### REQUIRED WORK
Reproduce the data verbatim, from its first line down to and including the line that contains "The support is". Reproduce only those lines.

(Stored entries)
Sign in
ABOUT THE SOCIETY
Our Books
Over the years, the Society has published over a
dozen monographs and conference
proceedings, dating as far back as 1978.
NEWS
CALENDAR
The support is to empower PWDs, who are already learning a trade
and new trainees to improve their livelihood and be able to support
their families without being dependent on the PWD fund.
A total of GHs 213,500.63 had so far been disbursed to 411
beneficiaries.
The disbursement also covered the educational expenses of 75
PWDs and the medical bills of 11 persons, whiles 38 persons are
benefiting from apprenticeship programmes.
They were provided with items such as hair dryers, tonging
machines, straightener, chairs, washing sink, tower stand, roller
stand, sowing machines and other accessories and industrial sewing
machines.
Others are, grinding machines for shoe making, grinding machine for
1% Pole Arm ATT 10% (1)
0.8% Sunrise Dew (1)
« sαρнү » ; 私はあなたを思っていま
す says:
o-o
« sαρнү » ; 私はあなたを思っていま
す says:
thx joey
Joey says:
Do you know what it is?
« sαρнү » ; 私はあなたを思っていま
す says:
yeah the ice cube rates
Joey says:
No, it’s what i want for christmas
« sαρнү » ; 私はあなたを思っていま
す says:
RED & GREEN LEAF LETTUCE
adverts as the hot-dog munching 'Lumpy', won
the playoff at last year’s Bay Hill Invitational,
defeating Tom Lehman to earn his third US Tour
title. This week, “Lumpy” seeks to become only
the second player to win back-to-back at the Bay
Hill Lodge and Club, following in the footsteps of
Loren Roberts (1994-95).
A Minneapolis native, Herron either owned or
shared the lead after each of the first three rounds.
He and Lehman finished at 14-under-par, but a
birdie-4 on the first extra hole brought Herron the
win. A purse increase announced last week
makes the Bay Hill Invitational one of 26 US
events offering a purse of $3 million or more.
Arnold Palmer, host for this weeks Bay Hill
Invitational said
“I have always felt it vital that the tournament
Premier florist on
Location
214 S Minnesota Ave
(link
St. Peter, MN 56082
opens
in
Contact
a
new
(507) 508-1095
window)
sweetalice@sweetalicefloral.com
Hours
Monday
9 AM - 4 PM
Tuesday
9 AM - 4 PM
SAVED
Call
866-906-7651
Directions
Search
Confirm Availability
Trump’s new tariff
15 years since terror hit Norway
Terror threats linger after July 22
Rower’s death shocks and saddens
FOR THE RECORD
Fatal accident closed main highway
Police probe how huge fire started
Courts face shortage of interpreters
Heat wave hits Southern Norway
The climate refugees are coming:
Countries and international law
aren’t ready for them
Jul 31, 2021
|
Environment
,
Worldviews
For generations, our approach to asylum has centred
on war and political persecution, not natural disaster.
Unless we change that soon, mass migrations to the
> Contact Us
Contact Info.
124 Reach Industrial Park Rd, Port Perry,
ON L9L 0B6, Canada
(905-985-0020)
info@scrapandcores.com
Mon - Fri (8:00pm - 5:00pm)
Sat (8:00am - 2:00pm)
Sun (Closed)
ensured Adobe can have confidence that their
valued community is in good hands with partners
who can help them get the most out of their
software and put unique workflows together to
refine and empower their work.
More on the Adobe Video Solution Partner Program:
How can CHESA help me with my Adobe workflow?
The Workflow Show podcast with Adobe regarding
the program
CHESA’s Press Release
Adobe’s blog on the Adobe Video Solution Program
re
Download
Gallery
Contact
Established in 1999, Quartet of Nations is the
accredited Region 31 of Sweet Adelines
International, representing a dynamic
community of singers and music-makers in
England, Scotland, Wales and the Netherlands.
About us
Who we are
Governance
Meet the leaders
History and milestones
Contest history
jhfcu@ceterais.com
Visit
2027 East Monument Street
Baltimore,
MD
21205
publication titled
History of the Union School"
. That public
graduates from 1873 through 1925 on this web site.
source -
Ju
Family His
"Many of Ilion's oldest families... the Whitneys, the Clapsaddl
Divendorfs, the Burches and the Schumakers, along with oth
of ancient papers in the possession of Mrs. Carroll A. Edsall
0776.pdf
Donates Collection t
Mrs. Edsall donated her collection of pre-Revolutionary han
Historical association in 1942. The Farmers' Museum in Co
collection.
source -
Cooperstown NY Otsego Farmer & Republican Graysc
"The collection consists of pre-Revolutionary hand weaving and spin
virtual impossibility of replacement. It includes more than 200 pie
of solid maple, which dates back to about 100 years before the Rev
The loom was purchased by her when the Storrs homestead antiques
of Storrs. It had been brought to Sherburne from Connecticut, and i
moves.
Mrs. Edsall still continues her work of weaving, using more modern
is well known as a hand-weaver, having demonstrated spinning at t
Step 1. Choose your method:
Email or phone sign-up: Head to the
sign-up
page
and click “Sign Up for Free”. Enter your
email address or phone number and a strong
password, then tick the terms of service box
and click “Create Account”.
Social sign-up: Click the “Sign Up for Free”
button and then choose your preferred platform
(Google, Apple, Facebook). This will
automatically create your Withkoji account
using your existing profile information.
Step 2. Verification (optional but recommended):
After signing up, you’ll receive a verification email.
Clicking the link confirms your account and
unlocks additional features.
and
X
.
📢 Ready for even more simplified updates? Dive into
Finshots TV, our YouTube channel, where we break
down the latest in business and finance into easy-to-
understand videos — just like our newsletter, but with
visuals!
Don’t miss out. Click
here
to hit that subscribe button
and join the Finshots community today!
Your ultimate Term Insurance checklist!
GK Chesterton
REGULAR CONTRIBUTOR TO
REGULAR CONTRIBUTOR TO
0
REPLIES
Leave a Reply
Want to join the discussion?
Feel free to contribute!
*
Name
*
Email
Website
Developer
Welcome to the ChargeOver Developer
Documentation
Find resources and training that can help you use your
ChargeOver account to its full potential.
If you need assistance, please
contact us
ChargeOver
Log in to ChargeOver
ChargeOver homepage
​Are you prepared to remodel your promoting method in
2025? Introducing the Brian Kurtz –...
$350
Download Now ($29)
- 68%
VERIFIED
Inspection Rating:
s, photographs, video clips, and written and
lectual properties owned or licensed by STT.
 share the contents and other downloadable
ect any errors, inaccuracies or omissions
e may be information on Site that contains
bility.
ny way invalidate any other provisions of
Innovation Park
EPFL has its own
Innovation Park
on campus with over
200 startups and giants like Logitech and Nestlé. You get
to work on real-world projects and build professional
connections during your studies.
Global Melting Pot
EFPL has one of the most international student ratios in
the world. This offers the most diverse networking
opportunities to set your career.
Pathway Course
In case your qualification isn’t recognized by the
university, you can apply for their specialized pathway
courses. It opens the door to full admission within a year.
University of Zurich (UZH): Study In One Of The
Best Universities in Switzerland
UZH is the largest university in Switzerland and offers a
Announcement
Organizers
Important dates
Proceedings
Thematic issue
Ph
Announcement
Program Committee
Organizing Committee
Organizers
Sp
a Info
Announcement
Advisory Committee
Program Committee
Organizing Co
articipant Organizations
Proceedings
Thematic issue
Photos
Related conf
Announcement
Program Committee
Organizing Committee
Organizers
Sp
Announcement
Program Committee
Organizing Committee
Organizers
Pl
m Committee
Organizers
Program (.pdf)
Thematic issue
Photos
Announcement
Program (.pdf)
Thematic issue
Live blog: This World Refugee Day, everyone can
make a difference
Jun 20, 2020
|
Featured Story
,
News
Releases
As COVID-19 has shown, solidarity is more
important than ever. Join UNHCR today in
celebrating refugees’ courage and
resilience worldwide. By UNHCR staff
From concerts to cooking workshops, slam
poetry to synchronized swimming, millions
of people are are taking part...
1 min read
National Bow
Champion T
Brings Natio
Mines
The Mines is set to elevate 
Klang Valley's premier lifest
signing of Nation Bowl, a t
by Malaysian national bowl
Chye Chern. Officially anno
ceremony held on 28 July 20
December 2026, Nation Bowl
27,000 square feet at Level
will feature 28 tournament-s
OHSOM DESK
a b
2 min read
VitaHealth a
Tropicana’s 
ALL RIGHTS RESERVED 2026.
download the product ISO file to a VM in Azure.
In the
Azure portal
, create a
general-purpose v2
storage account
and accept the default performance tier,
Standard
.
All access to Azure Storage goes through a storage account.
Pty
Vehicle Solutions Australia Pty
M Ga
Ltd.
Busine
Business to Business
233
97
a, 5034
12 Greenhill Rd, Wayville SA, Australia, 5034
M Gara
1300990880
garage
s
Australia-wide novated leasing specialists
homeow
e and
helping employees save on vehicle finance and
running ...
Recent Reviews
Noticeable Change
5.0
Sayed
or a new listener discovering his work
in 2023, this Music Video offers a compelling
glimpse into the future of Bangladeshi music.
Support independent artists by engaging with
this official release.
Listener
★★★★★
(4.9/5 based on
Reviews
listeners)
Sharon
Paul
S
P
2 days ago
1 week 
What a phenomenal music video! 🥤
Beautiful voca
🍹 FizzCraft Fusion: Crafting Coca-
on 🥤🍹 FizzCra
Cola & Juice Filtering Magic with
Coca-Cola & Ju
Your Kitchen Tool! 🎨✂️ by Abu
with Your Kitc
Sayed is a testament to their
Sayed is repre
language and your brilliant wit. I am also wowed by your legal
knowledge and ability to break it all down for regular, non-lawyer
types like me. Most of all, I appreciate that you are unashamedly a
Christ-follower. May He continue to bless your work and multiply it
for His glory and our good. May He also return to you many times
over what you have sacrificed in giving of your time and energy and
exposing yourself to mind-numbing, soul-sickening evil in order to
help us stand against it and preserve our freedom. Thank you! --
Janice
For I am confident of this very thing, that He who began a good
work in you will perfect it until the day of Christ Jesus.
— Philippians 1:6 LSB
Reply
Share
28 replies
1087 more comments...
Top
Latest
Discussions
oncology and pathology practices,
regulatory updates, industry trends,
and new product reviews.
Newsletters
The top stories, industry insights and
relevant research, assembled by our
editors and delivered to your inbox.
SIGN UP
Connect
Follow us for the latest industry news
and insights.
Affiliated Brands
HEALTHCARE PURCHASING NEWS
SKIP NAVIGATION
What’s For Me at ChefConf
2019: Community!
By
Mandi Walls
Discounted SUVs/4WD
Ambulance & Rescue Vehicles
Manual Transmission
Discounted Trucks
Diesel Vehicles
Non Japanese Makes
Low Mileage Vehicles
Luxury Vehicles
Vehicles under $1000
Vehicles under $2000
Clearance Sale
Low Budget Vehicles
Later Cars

### ANSWER FOR THIS EXERCISE
Sign in
ABOUT THE SOCIETY
Our Books
Over the years, the Society has published over a
dozen monographs and conference
proceedings, dating as far back as 1978.
NEWS
CALENDAR
The support is to empower PWDs, who are already learning a trade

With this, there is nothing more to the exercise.